Proceedings of ICFD11:
Eleventh International Conference of Fluid Dynamics
December 19-21, 2013, Alexandria, Egypt
ICFD11-EG-4039
Computational Modelling of H-type Darrius Vertical Axis Wind Turbine with
Multi Element Airfoil Blades
Ahmed M. El Baz1 , Aly R. Refaey2, Mohannad Y. Mohammed2 and Abdallah W. Youssef2
Renewable Energy Systems Simulation Lab
Department of Mechanical Power Engineering
Faculty of Engineering
Ain Shams University, Cairo, Egypt
1 Associate Professor, Corresponding Author, email: Ahmed_elbaz@eng.asu.edu.eg
2 Graduate Students
ABSTRACT
Vertical axis wind turbines (VAWT) have received considerable
attention in the recent years due to their advantages compared
with horizontal axis wind turbines in urban applications. The
Darrius rotor and the H rotor turbine are VAWTs which employ
airfoil shaped blades to extract energy from the wind by virtue
of their high lift capability. More research work is needed to
increase the power coefficient of this type of wind turbines to
match with higher demand for power in small scale
applications. Also, further work is also needed to enable the H
rotor to become self-starting.
The objective of this study is to examine H rotor turbine
performance using multi element airfoil blades. The work
considers effects of adding a trailing edge flap to the airfoil.
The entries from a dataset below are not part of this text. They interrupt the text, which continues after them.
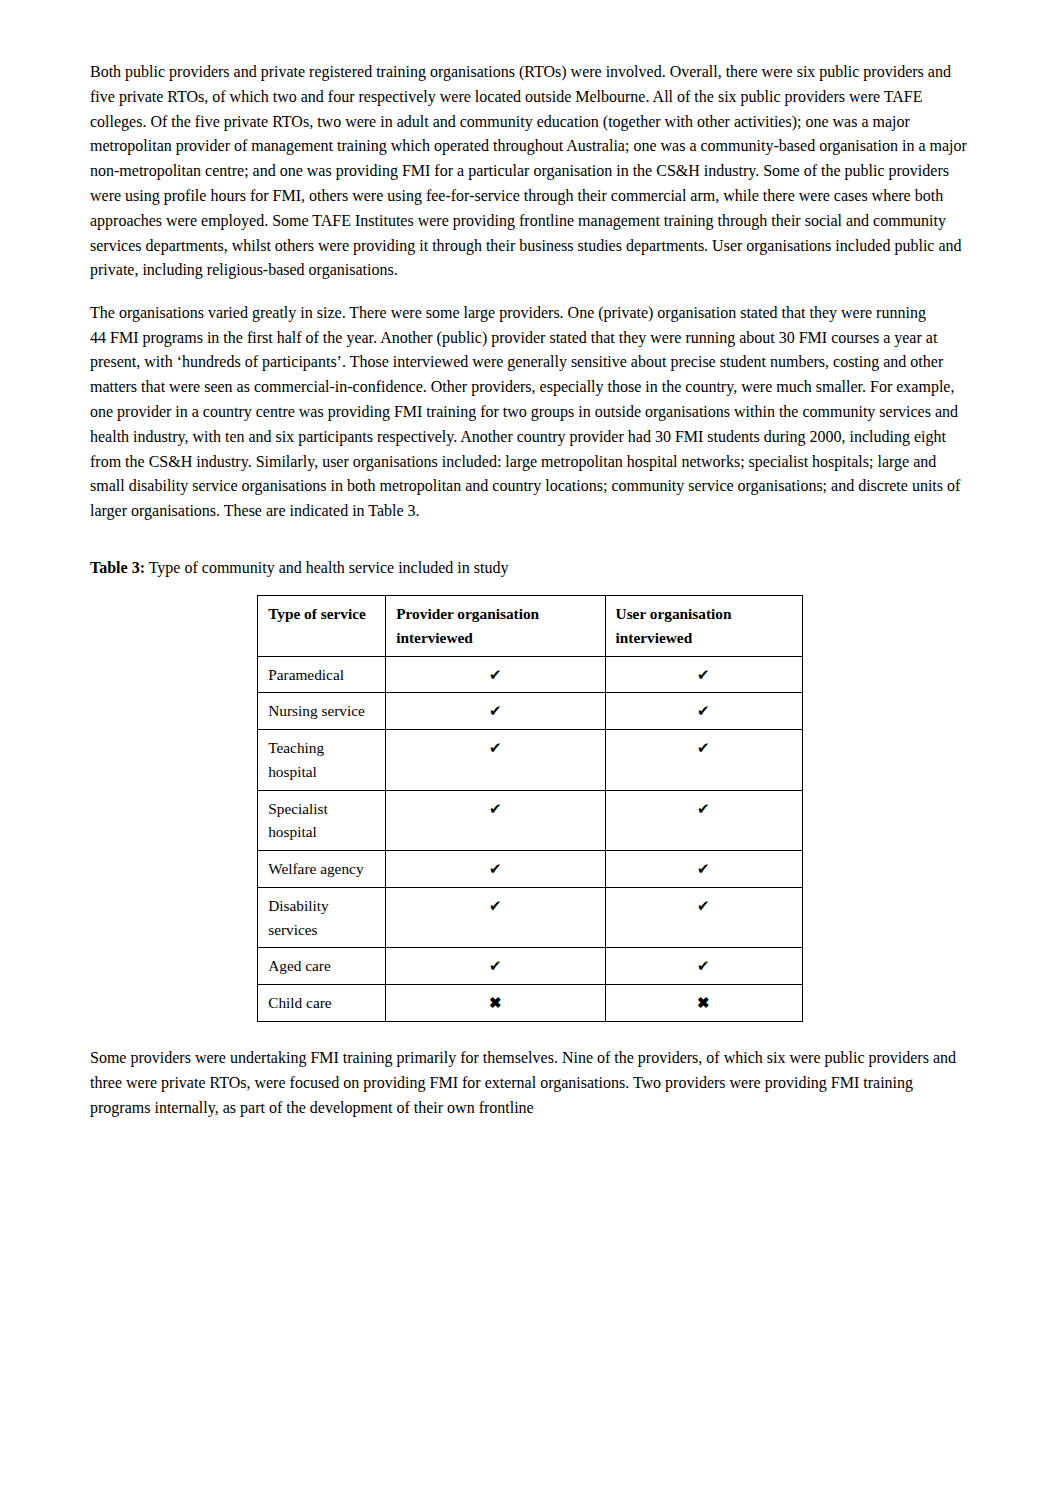Both public providers and private registered training organisations (RTOs) were involved. Overall, there were six public providers and five private RTOs, of which two and four respectively were located outside Melbourne. All of the six public providers were TAFE colleges. Of the five private RTOs, two were in adult and community education (together with other activities); one was a major metropolitan provider of management training which operated throughout Australia; one was a community-based organisation in a major non-metropolitan centre; and one was providing FMI for a particular organisation in the CS&H industry. Some of the public providers were using profile hours for FMI, others were using fee-for-service through their commercial arm, while there were cases where both approaches were employed. Some TAFE Institutes were providing frontline management training through their social and community services departments, whilst others were providing it through their business studies departments. User organisations included public and private, including religious-based organisations.
The organisations varied greatly in size. There were some large providers. One (private) organisation stated that they were running 44 FMI programs in the first half of the year. Another (public) provider stated that they were running about 30 FMI courses a year at present, with ‘hundreds of participants’. Those interviewed were generally sensitive about precise student numbers, costing and other matters that were seen as commercial-in-confidence. Other providers, especially those in the country, were much smaller. For example, one provider in a country centre was providing FMI training for two groups in outside organisations within the community services and health industry, with ten and six participants respectively. Another country provider had 30 FMI students during 2000, including eight from the CS&H industry. Similarly, user organisations included: large metropolitan hospital networks; specialist hospitals; large and small disability service organisations in both metropolitan and country locations; community service organisations; and discrete units of larger organisations. These are indicated in Table 3.
Table 3: Type of community and health service included in study
| Type of service | Provider organisation interviewed | User organisation interviewed |
| --- | --- | --- |
| Paramedical | ✔ | ✔ |
| Nursing service | ✔ | ✔ |
| Teaching hospital | ✔ | ✔ |
| Specialist hospital | ✔ | ✔ |
| Welfare agency | ✔ | ✔ |
| Disability services | ✔ | ✔ |
| Aged care | ✔ | ✔ |
| Child care | ✖ | ✖ |
Some providers were undertaking FMI training primarily for themselves. Nine of the providers, of which six were public providers and three were private RTOs, were focused on providing FMI for external organisations. Two providers were providing FMI training programs internally, as part of the development of their own frontline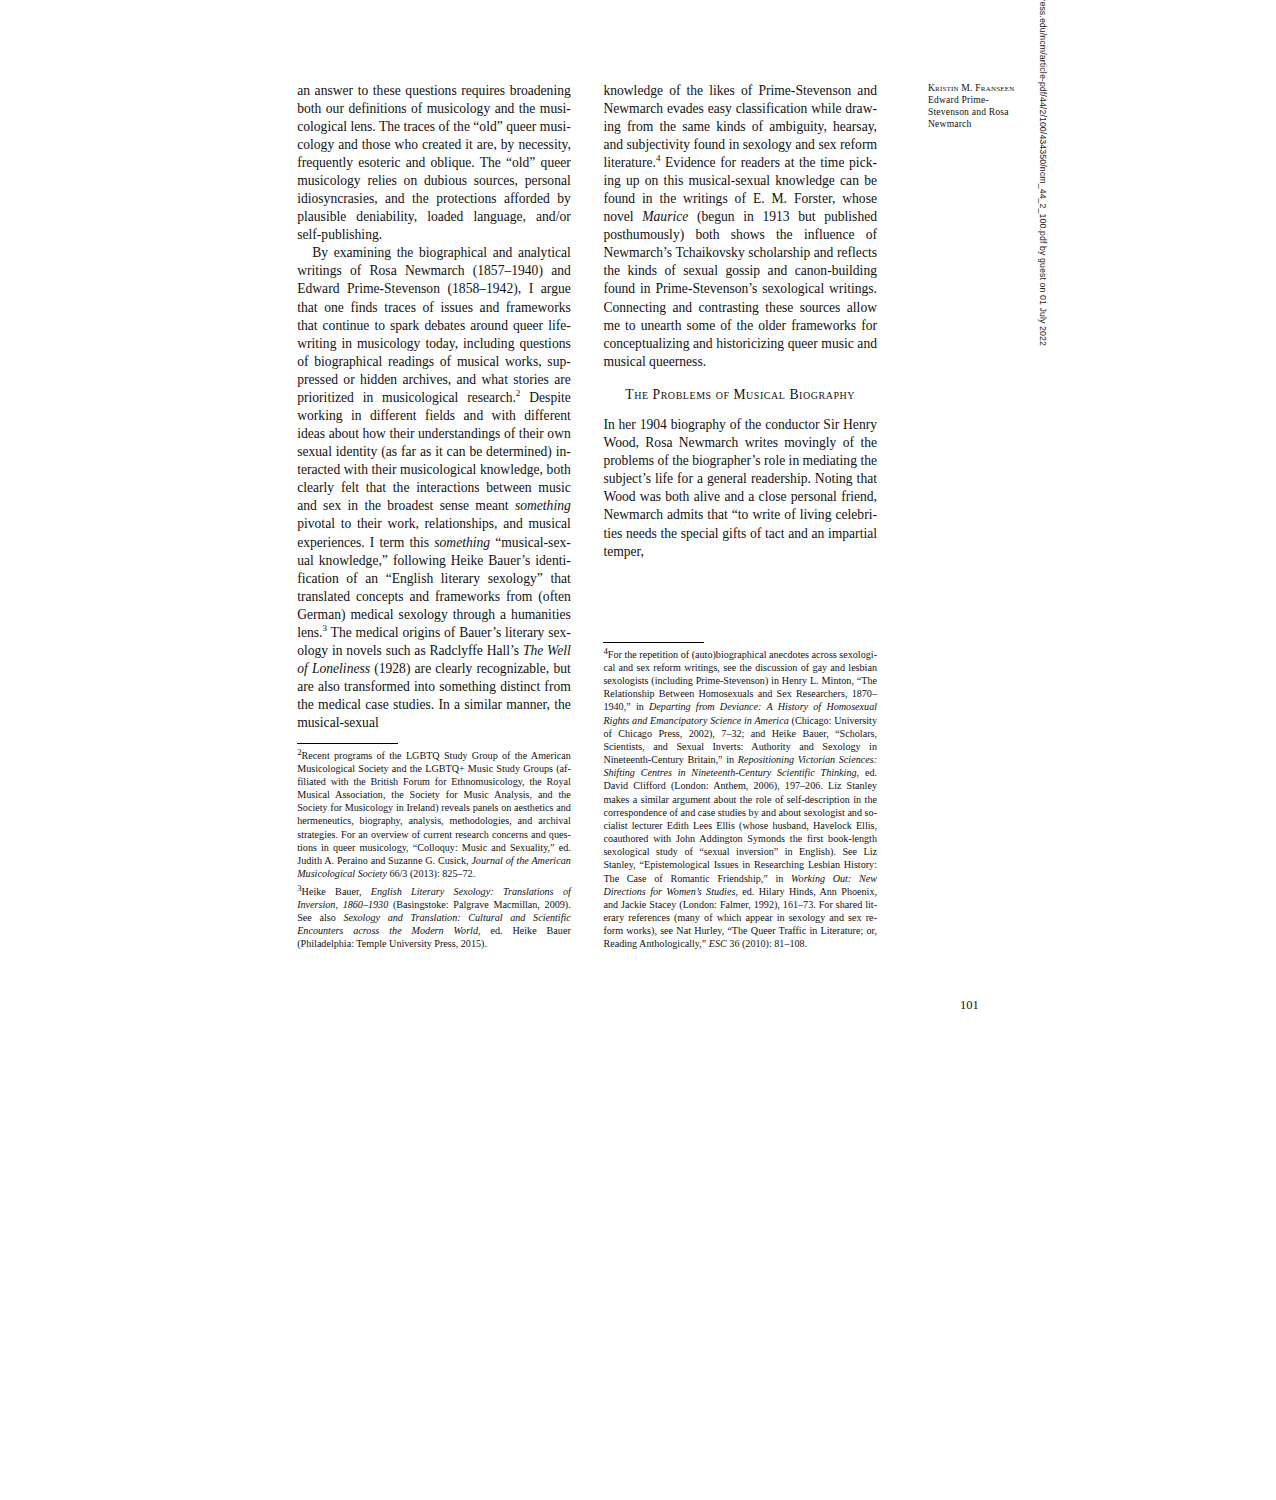Kristin M. Franseen
Edward Prime-Stevenson and Rosa Newmarch
Downloaded from http://online.ucpress.edu/ncm/article-pdf/44/2/100/434350/ncm_44_2_100.pdf by guest on 01 July 2022
an answer to these questions requires broadening both our definitions of musicology and the musicological lens. The traces of the “old” queer musicology and those who created it are, by necessity, frequently esoteric and oblique. The “old” queer musicology relies on dubious sources, personal idiosyncrasies, and the protections afforded by plausible deniability, loaded language, and/or self-publishing.
By examining the biographical and analytical writings of Rosa Newmarch (1857–1940) and Edward Prime-Stevenson (1858–1942), I argue that one finds traces of issues and frameworks that continue to spark debates around queer life-writing in musicology today, including questions of biographical readings of musical works, suppressed or hidden archives, and what stories are prioritized in musicological research.2 Despite working in different fields and with different ideas about how their understandings of their own sexual identity (as far as it can be determined) interacted with their musicological knowledge, both clearly felt that the interactions between music and sex in the broadest sense meant something pivotal to their work, relationships, and musical experiences. I term this something “musical-sexual knowledge,” following Heike Bauer’s identification of an “English literary sexology” that translated concepts and frameworks from (often German) medical sexology through a humanities lens.3 The medical origins of Bauer’s literary sexology in novels such as Radclyffe Hall’s The Well of Loneliness (1928) are clearly recognizable, but are also transformed into something distinct from the medical case studies. In a similar manner, the musical-sexual
2Recent programs of the LGBTQ Study Group of the American Musicological Society and the LGBTQ+ Music Study Groups (affiliated with the British Forum for Ethnomusicology, the Royal Musical Association, the Society for Music Analysis, and the Society for Musicology in Ireland) reveals panels on aesthetics and hermeneutics, biography, analysis, methodologies, and archival strategies. For an overview of current research concerns and questions in queer musicology, “Colloquy: Music and Sexuality,” ed. Judith A. Peraino and Suzanne G. Cusick, Journal of the American Musicological Society 66/3 (2013): 825–72.
3Heike Bauer, English Literary Sexology: Translations of Inversion, 1860–1930 (Basingstoke: Palgrave Macmillan, 2009). See also Sexology and Translation: Cultural and Scientific Encounters across the Modern World, ed. Heike Bauer (Philadelphia: Temple University Press, 2015).
knowledge of the likes of Prime-Stevenson and Newmarch evades easy classification while drawing from the same kinds of ambiguity, hearsay, and subjectivity found in sexology and sex reform literature.4 Evidence for readers at the time picking up on this musical-sexual knowledge can be found in the writings of E. M. Forster, whose novel Maurice (begun in 1913 but published posthumously) both shows the influence of Newmarch’s Tchaikovsky scholarship and reflects the kinds of sexual gossip and canon-building found in Prime-Stevenson’s sexological writings. Connecting and contrasting these sources allow me to unearth some of the older frameworks for conceptualizing and historicizing queer music and musical queerness.
The Problems of Musical Biography
In her 1904 biography of the conductor Sir Henry Wood, Rosa Newmarch writes movingly of the problems of the biographer’s role in mediating the subject’s life for a general readership. Noting that Wood was both alive and a close personal friend, Newmarch admits that “to write of living celebrities needs the special gifts of tact and an impartial temper,
4For the repetition of (auto)biographical anecdotes across sexological and sex reform writings, see the discussion of gay and lesbian sexologists (including Prime-Stevenson) in Henry L. Minton, “The Relationship Between Homosexuals and Sex Researchers, 1870–1940,” in Departing from Deviance: A History of Homosexual Rights and Emancipatory Science in America (Chicago: University of Chicago Press, 2002), 7–32; and Heike Bauer, “Scholars, Scientists, and Sexual Inverts: Authority and Sexology in Nineteenth-Century Britain,” in Repositioning Victorian Sciences: Shifting Centres in Nineteenth-Century Scientific Thinking, ed. David Clifford (London: Anthem, 2006), 197–206. Liz Stanley makes a similar argument about the role of self-description in the correspondence of and case studies by and about sexologist and socialist lecturer Edith Lees Ellis (whose husband, Havelock Ellis, coauthored with John Addington Symonds the first book-length sexological study of “sexual inversion” in English). See Liz Stanley, “Epistemological Issues in Researching Lesbian History: The Case of Romantic Friendship,” in Working Out: New Directions for Women’s Studies, ed. Hilary Hinds, Ann Phoenix, and Jackie Stacey (London: Falmer, 1992), 161–73. For shared literary references (many of which appear in sexology and sex reform works), see Nat Hurley, “The Queer Traffic in Literature; or, Reading Anthologically,” ESC 36 (2010): 81–108.
101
Trailing edge flap geometry such as relative length and flap
angle relative to chord length are examined. The present work
shows that this design outperforms that of conventional airfoil
by 15% at low speed ratios. Moreover, the flap angle can
improve the self-starting capability of the turbine by increasing
the lift force on some blades in the stand still condition.
KEYWORDS
Wind turbine, H-shape Darrius, Vertical axis, CFD
INTRODUCTION
With the depletion of fossil fuel energy, alternative energy
sources as well as renewable energy have become the most
popular field of research interest. Wind turbines are considered
one of the most commonly used turbomachine for power
generation nowadays so that it has been increasingly
investigated. From the perspective of urban application, Vertical
Axis Wind Turbine (VAWT) has many advantages over the
widely used conventional Horizontal Axis Wind Turbine
(HAWT). Eriksson et al [1] made a comparative study of three
different wind turbines (HAWT, Darrius VAWT and HVAWT) from the most important aspects including structural
dynamics, control systems, maintenance, manufacturing and
electrical equipment. A case study was presented where the
three different turbines were compared to each other. They
concluded that the vertical axis wind turbine appears to be
advantageous to the horizontal axis wind turbine in several
aspects.
Darrius and H turbine research have examined many
design parameters of these turbines [2-7]. These parameters
include blade profile shape, aspect ratio, solidity, tip speed ratio
as well as others. Some recommendations for the optimum
values of such parameters are now available in the literature.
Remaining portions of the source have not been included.